I grew up in London, or around London, where there is a very big Turkish community but not one that I necessarily grew up in. My dad is Turkish and grew up in Ankara. At 19 he left 1970s Turkey and all its chaos to study computer engineering at Birmingham University. In his first week there he met a working-class girl from Peterborough, which - if people don't know – is in the least exotic part of England, East Anglia. He told her in the first week that he loved her and he would marry her, and somehow that turned out to be true. So that's my parents who have now been together for 40 or 50 years.
I grew up in a family that was proudly Turkish but not hugely linked to a great number of Turks. For example, my father - baba, as I call him - didn't teach us much Turkish beyond the words for ordering food and for abusing football referees. Turkey for us was this place where we would go every year; when I say “us” it's because I have two older brothers. Every year we went on holiday and it was just magical, partly because I didn't spend a lot of time with my dad growing up and any time with your dad when you're a small boy is kind of special. I loved our time there, swimming in the Aegean. My first memory is of bobbing up and down in the sea with my mum after I was thrown from a motorboat with a life jacket. I was about three years old. So my first memories and some of my happiest childhood memories are in Turkey, whether on the coast or visiting my family in Istanbul.

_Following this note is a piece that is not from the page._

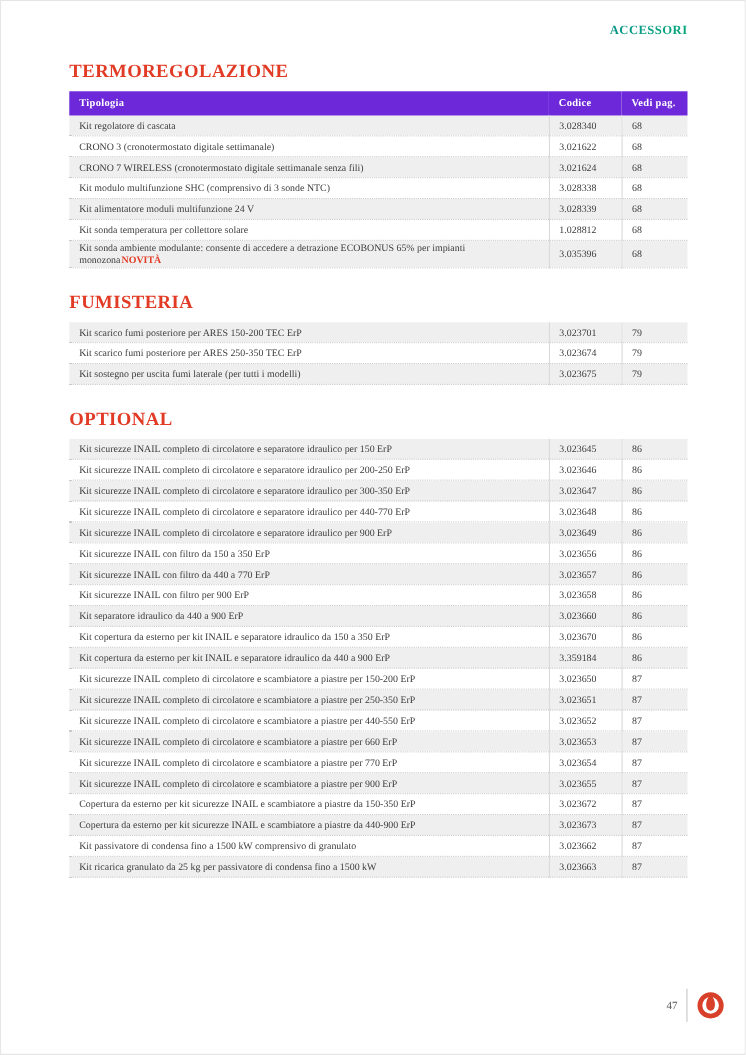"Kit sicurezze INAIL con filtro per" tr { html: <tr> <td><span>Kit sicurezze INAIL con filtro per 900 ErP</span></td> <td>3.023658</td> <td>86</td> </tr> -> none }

That was Turkey for us for a long time: It was this really beloved place that we were slightly at a distance from. It was also a setting where endless stories used to happen, because my dad is an endless storyteller. As I grew up, I found out that many of these stories weren't really true. But it gave Turkey, for me, this kind of romance and excitement. Also I was very conscious that it was part of me and I was very proud of it.